### Material

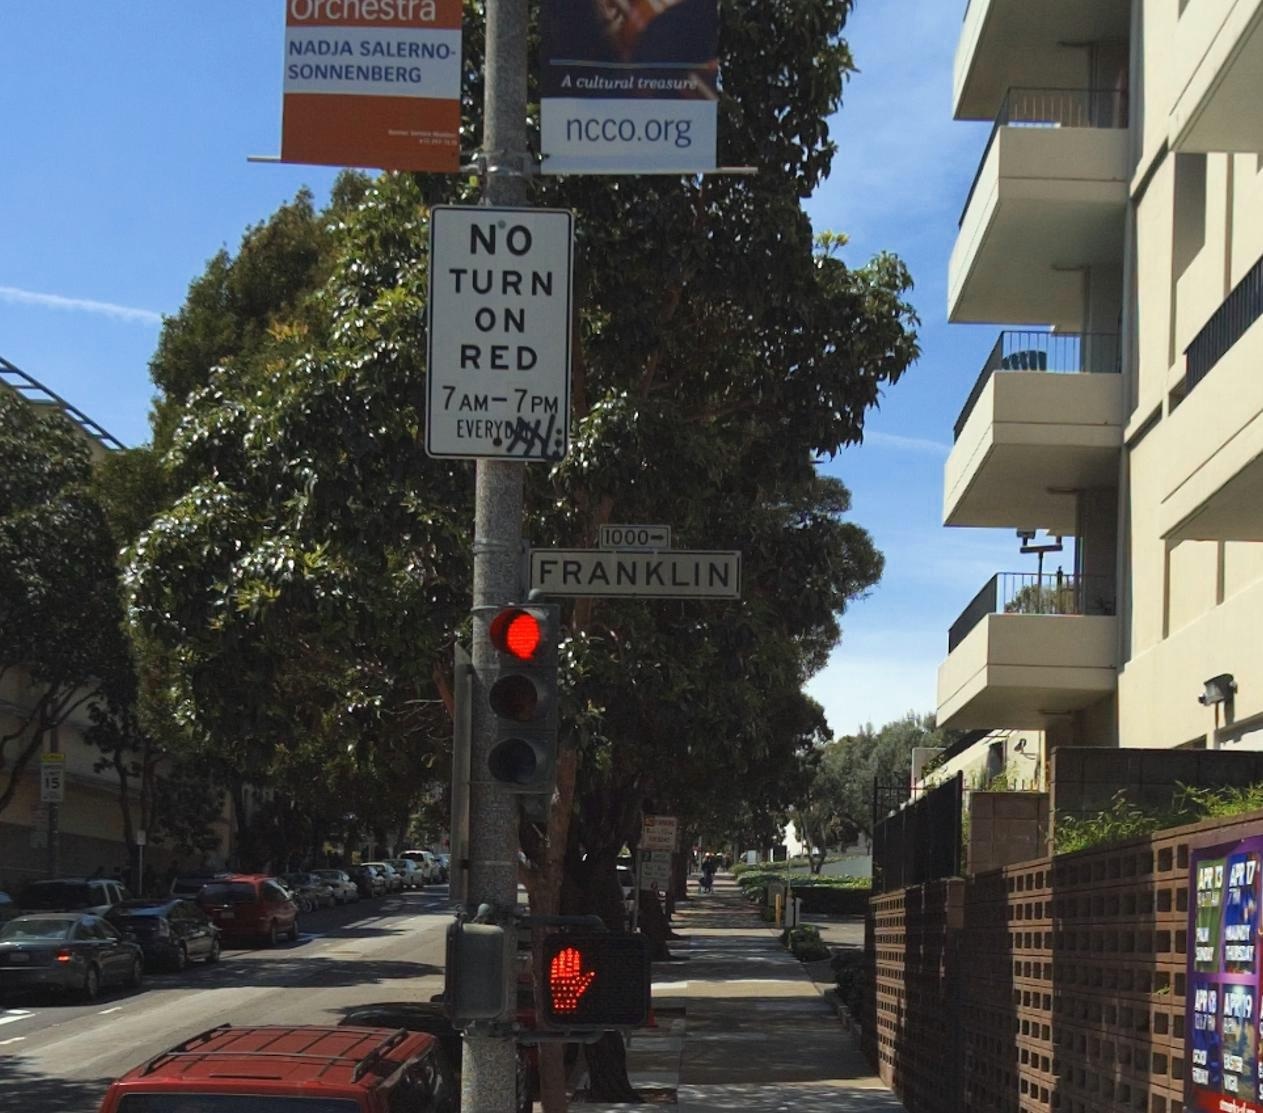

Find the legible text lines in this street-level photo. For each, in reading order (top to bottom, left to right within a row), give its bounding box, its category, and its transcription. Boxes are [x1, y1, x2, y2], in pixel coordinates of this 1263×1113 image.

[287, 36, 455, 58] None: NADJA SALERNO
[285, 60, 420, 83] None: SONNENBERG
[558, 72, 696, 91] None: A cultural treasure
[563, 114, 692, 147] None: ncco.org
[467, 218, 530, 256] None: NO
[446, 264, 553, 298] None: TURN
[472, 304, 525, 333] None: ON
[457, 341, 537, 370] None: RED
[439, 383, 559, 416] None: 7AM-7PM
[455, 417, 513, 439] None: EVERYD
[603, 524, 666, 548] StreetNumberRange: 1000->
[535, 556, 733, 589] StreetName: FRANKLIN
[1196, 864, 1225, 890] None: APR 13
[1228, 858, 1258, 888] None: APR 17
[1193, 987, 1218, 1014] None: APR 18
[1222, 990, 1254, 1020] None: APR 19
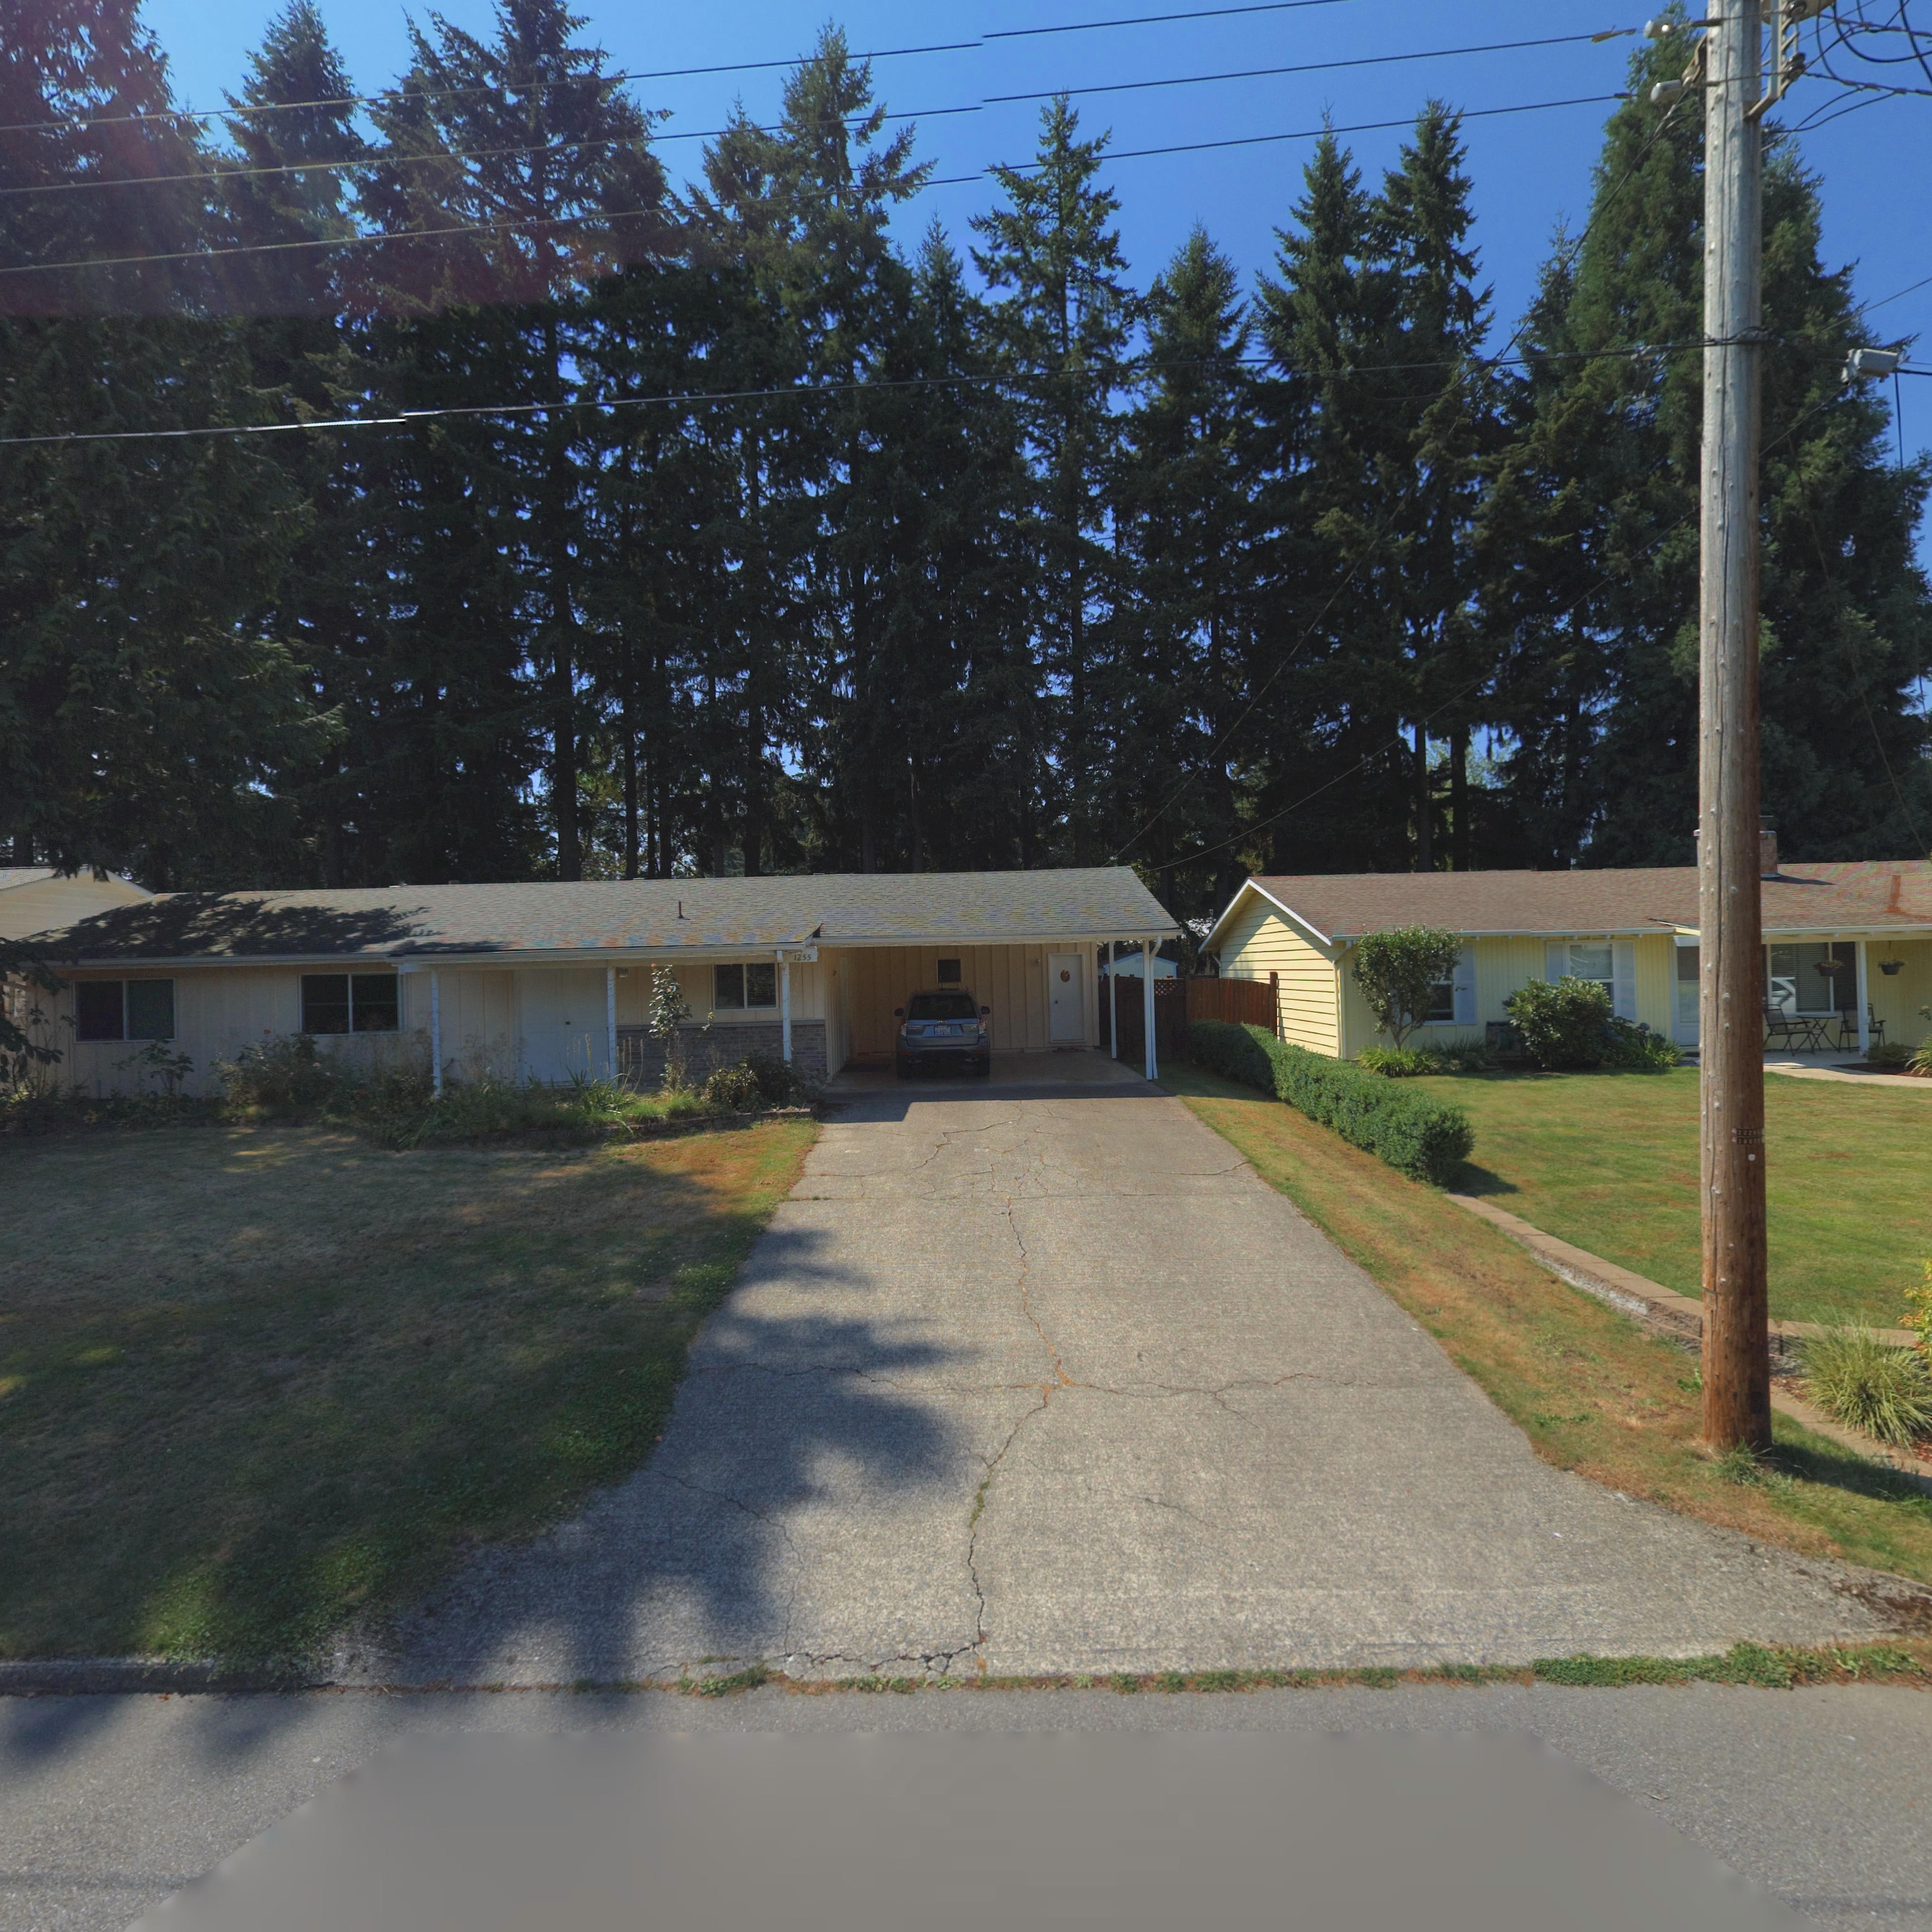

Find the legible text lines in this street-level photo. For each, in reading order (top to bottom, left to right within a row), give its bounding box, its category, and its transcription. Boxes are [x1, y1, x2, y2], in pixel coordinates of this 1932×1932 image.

######

• [Stated problem]: Could you copy all of the material above word for word, leaving the pictures out?

• [Completed exercise]:
Find the legible text lines in this street-level photo. For each, in reading order (top to bottom, left to right within a row), give its bounding box, its category, and its transcription. Boxes are [x1, y1, x2, y2], in pixel coordinates of this 1263×1113 image.

[287, 36, 455, 58] None: NADJA SALERNO
[285, 60, 420, 83] None: SONNENBERG
[558, 72, 696, 91] None: A cultural treasure
[563, 114, 692, 147] None: ncco.org
[467, 218, 530, 256] None: NO
[446, 264, 553, 298] None: TURN
[472, 304, 525, 333] None: ON
[457, 341, 537, 370] None: RED
[439, 383, 559, 416] None: 7AM-7PM
[455, 417, 513, 439] None: EVERYD
[603, 524, 666, 548] StreetNumberRange: 1000->
[535, 556, 733, 589] StreetName: FRANKLIN
[1196, 864, 1225, 890] None: APR 13
[1228, 858, 1258, 888] None: APR 17
[1193, 987, 1218, 1014] None: APR 18
[1222, 990, 1254, 1020] None: APR 19

Find the legible text lines in this street-level photo. For each, in reading order (top to bottom, left to right within a row), give its bounding box, its category, and its transcription. Boxes are [x1, y1, x2, y2], in pixel coordinates of this 1932×1932 image.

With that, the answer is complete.